**Reading text:**
Trouble arises when that bond matures, and interest rates have dropped. Then what do you do?

You can avoid this problem and mitigate reinvestment risk through a simple portfolio construction technique. It’s called a “laddered bond portfolio,” and investment professionals have used it successfully.

“Laddered portfolios hold short, medium, and longer bonds,” says Holmes Osborne of Osborne Global Investors in Odessa, Missouri. “Since interest rates are difficult to predict, a laddered portfolio can cover investors in multiple scenarios.”

You don’t need a professional to build this kind of portfolio. You can do it yourself. It’s not just a good defense to protect you against reinvestment risk. During a period of rising rates, you will find that a laddered bond portfolio can allow you to build cash flow.

“A laddered bond portfolio is one in which you invest in an assortment of bonds with staggered maturities,” says Robert R. Johnson, Professor at the Heider College of Business at Creighton University in Charlottesville, Virginia. “For example, you can structure a bond portfolio where 10 percent of all the bonds mature each year. The bonds would not all mature in the same interest rate environment. If rates rise, the value of the portfolio may fall, but you do not need to sell the bonds that haven’t matured. If you need the cash, the maturing bonds offer a ready source. If you do not need the cash, you can reinvest the proceeds of the maturing bonds at the new (higher) interest rates.”

While the Fed has increased interest rates to stave off inflation, normal interest rate increases occur during the upside of a booming economy (which is also associated with rising inflation). When the economy slows or slows too quickly, you would expect the Fed to cut interest rates to help spur economic growth.

It’s during this part of the cycle that reinvestment risk arises. A laddered bond portfolio mitigates reinvestment risk.

**Aim of the task:** Extend the passage on laddered bond portfolios, starting right after its last sentence.

**Data excerpts:**
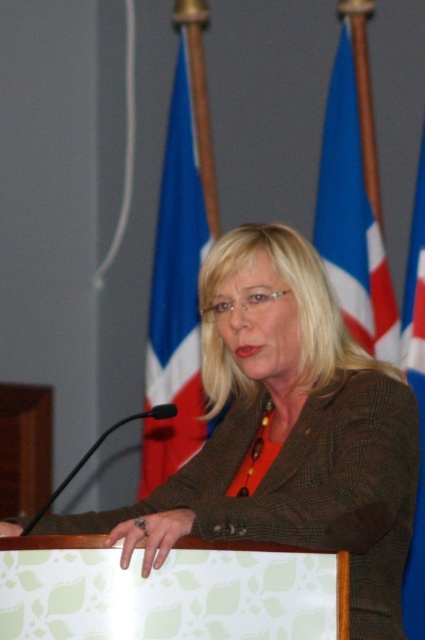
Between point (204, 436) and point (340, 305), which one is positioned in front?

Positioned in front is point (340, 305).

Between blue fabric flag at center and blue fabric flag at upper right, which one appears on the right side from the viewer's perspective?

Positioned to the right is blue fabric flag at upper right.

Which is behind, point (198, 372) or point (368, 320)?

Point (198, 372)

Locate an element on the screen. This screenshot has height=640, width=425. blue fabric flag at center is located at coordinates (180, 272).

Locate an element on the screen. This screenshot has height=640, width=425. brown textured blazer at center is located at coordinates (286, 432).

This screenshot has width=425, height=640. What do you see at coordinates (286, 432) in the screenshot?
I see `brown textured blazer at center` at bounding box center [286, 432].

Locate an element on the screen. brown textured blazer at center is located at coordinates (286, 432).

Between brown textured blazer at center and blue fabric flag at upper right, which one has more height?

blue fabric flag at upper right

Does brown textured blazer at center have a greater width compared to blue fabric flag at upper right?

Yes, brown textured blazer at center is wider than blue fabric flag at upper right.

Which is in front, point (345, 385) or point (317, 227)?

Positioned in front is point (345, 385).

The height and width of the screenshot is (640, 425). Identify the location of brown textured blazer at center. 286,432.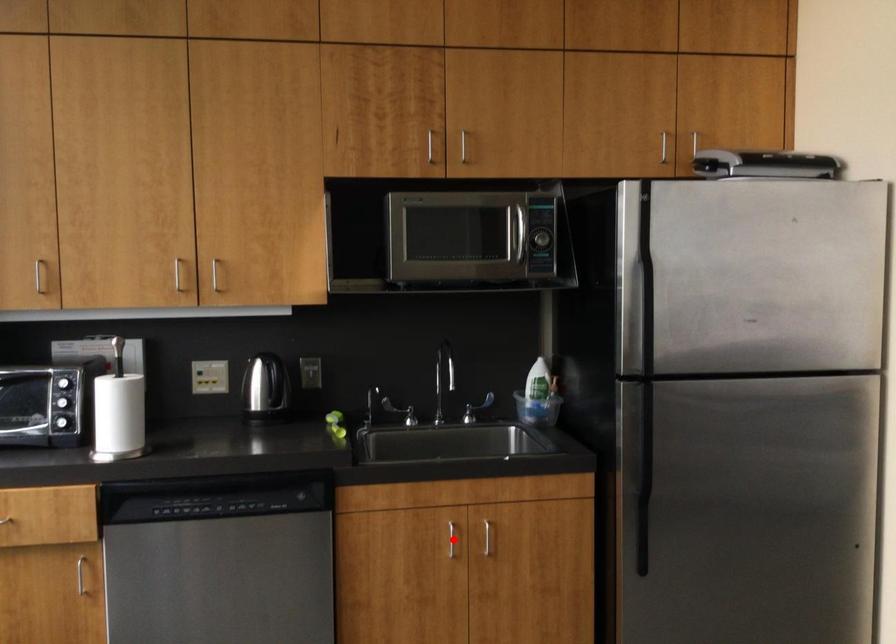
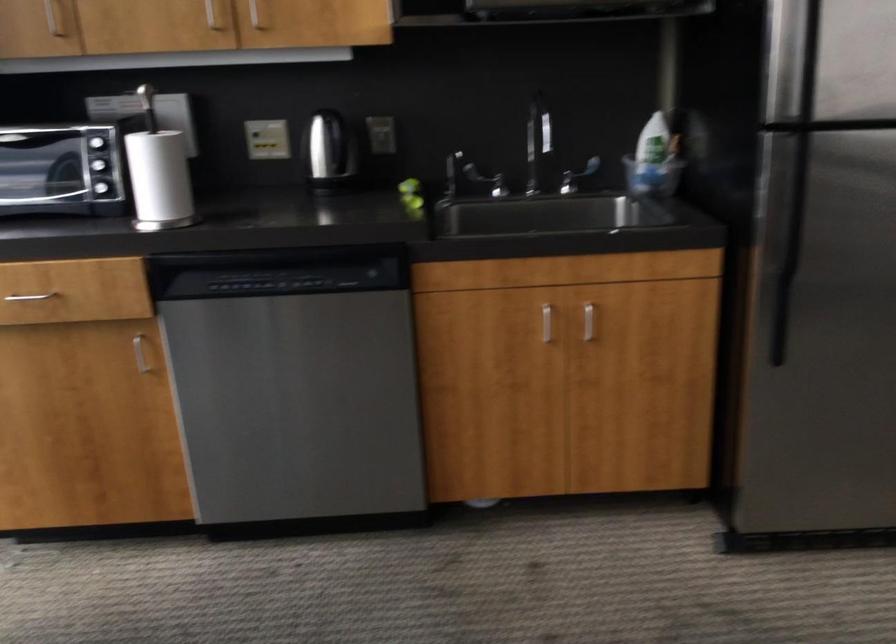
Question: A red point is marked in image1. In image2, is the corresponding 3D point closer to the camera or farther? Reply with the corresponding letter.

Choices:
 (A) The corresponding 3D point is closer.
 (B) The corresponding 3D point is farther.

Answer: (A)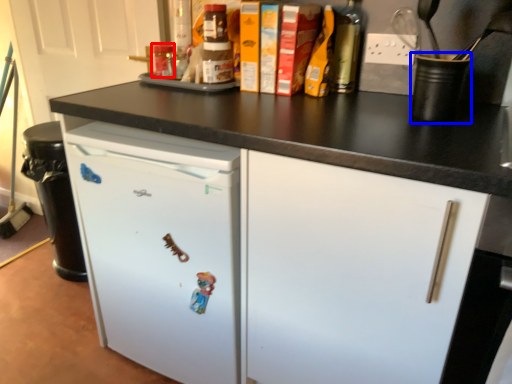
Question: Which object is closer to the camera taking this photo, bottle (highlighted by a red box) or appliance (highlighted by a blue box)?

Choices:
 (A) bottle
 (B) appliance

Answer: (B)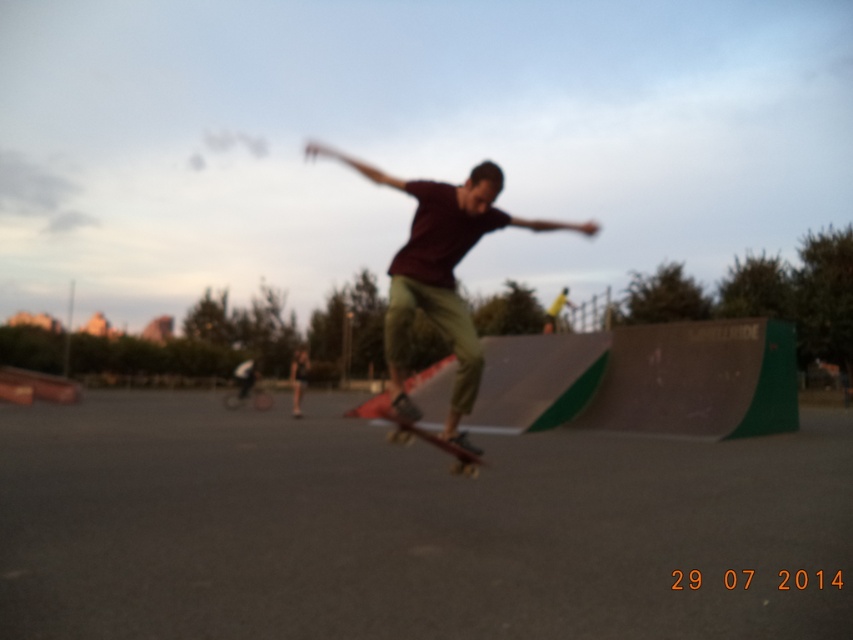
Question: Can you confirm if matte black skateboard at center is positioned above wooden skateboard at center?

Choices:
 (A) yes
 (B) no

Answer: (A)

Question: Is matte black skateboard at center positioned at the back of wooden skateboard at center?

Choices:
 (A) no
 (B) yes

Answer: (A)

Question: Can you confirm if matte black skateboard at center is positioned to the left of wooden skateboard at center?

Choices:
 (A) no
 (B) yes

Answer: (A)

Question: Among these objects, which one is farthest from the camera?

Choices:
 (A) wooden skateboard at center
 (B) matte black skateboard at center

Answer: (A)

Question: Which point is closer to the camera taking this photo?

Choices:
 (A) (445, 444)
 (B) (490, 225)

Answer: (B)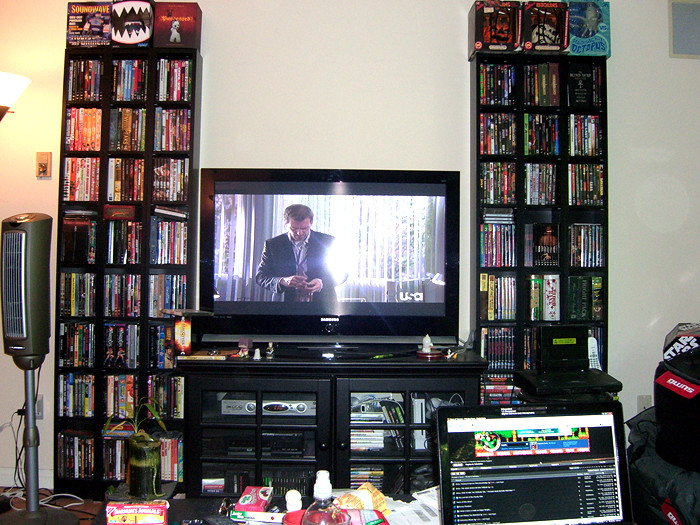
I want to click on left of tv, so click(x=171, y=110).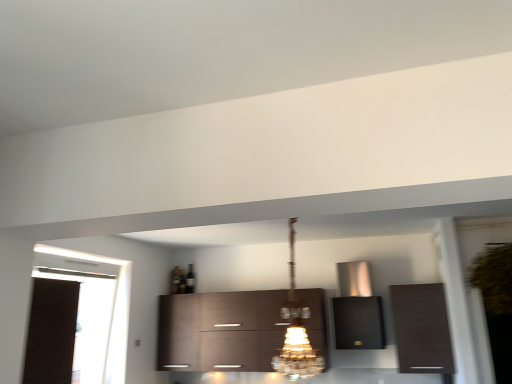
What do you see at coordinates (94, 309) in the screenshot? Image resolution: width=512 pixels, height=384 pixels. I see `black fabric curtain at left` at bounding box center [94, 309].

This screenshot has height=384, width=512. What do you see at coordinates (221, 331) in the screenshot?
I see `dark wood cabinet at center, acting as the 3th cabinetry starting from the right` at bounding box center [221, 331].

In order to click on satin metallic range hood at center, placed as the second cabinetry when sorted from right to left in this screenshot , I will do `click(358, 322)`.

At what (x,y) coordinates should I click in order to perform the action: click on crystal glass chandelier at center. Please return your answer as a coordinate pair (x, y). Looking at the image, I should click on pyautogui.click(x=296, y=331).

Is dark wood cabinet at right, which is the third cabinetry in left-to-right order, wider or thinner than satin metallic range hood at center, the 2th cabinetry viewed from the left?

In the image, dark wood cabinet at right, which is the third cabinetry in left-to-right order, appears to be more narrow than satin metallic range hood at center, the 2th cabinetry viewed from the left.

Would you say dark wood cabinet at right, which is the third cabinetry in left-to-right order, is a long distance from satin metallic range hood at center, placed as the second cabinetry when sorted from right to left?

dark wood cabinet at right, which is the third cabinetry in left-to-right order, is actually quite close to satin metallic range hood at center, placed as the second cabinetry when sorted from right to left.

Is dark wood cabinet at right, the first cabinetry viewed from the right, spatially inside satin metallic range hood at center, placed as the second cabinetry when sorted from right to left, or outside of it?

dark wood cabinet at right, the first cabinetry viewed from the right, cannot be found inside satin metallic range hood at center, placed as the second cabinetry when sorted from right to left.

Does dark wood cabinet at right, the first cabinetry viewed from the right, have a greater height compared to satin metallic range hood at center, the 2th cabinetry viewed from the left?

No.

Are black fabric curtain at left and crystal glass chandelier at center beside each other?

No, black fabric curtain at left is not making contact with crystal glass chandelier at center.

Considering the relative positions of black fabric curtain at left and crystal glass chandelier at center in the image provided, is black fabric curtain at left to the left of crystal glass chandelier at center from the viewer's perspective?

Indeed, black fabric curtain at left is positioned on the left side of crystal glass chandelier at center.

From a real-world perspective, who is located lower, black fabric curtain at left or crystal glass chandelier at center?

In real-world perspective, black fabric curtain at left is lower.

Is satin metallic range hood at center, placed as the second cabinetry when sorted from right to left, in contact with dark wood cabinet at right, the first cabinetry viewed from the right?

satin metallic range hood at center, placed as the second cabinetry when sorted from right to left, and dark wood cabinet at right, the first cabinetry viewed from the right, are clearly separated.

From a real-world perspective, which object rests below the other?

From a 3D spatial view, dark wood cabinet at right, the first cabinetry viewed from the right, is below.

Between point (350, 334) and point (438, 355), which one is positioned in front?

**Task output:**
“Reinvestment risk occurs when you have to invest the proceeds from a bond at a lower rate than what the original bond paid,” says Tommy Gallagher, an ex-investment banker and the Founder of Top Mobile Banks who lives in Berne, Switzerland and Ann Arbor, Michigan. “This can be a problem when interest rates are falling, as you cannot reinvest the proceeds at the same rate as when you initially purchased the bond. By laddering the bonds, you can still maintain some of your original investment if rates fall.”

Going back to his example, Johnson says, “If interest rates fall, you will reinvest the proceeds at a lower rate, but only for 10 percent of the portfolio (and the longer maturity bonds would rise in value). With a laddered portfolio, the proceeds of the maturing bonds would be reinvested in new bonds with a maturity later than those currently in the portfolio.”

If you’re not familiar with investing in bonds but more familiar with stock investments, you might recognize the following analogy.

“A bond ladder reduces interest rate risk by staggering the maturities among several bonds (each of which represents a rung on the ladder),” says Johnson. “For a long-term investor, that ends up being similar to a dollar-cost averaging strategy in the equity markets. Shorter maturities cushion interest rate (i.e., bond price) risks, while the fact that only a portion of the bonds mature in a given period reduces reinvestment risk.”

One reason you might want to invest in an extensive bond portfolio is to generate reliable cash flow. This strategy of buying a set of bonds with a mix of maturity dates can help you here, too.

“In addition to mitigating reinvestment risk, laddered bond portfolios can also provide a steady stream of income,” says Gallagher. “By investing in bonds of different maturities, you can take advantage of higher yields as they become available and benefit from any increases in interest rates. This can be especially beneficial for those investors looking for a steady stream of income over time, as the laddered portfolio will provide a steady cash flow of income and capital gains as each bond matures.”

Generally, retirees will employ a laddered bond portfolio strategy. It’s best when you have a critical mass of assets to realize the complete set of benefits found in this style of investing.

“Overall, laddered bond portfolios can provide you with a way to mitigate reinvestment risk and generate a steady stream of income over time,” says Gallagher. “By laddering the bonds, you can take advantage of different yield curves and benefit from any increases in interest rates. In addition, this strategy can provide you with a steady stream of income without having to worry about reinvesting your proceeds at a lower rate than what you purchased the bond at.”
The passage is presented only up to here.